== Problem to work on ==
In the data that follows, find the line containing "It is strongly"; then quote that line and every line after it, exactly, through the last one.

▬▬▬▬▬▬

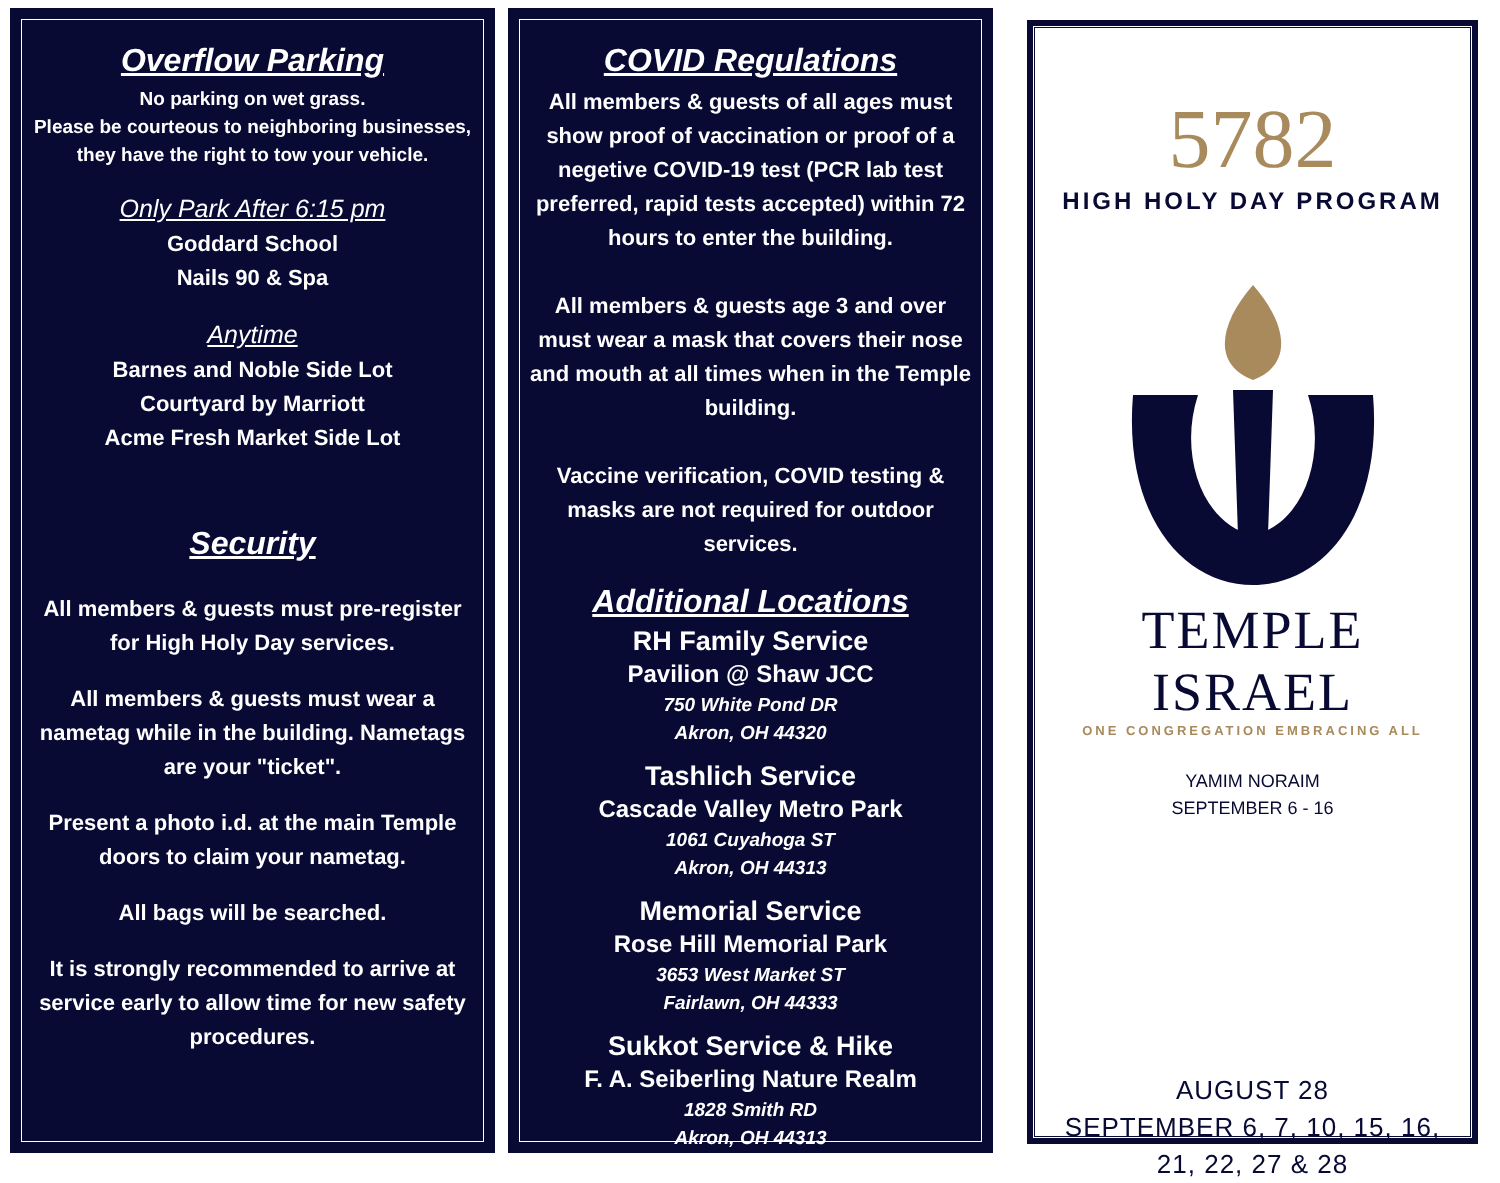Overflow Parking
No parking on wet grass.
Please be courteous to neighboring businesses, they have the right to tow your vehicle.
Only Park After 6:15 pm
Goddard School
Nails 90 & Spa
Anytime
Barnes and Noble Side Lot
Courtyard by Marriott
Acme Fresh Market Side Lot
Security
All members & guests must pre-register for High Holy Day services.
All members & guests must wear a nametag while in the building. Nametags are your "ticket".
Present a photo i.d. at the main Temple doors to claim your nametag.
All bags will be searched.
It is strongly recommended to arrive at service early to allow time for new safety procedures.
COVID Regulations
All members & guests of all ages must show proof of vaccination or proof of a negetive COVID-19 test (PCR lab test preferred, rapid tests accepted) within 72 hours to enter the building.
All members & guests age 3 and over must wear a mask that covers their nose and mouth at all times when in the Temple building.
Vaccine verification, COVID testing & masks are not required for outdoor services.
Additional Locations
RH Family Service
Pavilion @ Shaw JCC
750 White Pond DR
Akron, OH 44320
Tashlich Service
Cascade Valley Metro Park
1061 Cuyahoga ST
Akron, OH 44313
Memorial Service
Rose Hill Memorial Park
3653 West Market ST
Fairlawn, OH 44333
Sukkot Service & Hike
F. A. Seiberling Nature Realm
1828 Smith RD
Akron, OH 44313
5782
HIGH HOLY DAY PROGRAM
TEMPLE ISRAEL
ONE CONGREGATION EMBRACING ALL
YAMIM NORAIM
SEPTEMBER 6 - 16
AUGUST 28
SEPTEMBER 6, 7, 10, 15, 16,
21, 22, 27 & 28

▬▬▬▬▬▬

== Answer to this exercise ==
It is strongly recommended to arrive at service early to allow time for new safety procedures.
COVID Regulations
All members & guests of all ages must show proof of vaccination or proof of a negetive COVID-19 test (PCR lab test preferred, rapid tests accepted) within 72 hours to enter the building.
All members & guests age 3 and over must wear a mask that covers their nose and mouth at all times when in the Temple building.
Vaccine verification, COVID testing & masks are not required for outdoor services.
Additional Locations
RH Family Service
Pavilion @ Shaw JCC
750 White Pond DR
Akron, OH 44320
Tashlich Service
Cascade Valley Metro Park
1061 Cuyahoga ST
Akron, OH 44313
Memorial Service
Rose Hill Memorial Park
3653 West Market ST
Fairlawn, OH 44333
Sukkot Service & Hike
F. A. Seiberling Nature Realm
1828 Smith RD
Akron, OH 44313
5782
HIGH HOLY DAY PROGRAM
TEMPLE ISRAEL
ONE CONGREGATION EMBRACING ALL
YAMIM NORAIM
SEPTEMBER 6 - 16
AUGUST 28
SEPTEMBER 6, 7, 10, 15, 16,
21, 22, 27 & 28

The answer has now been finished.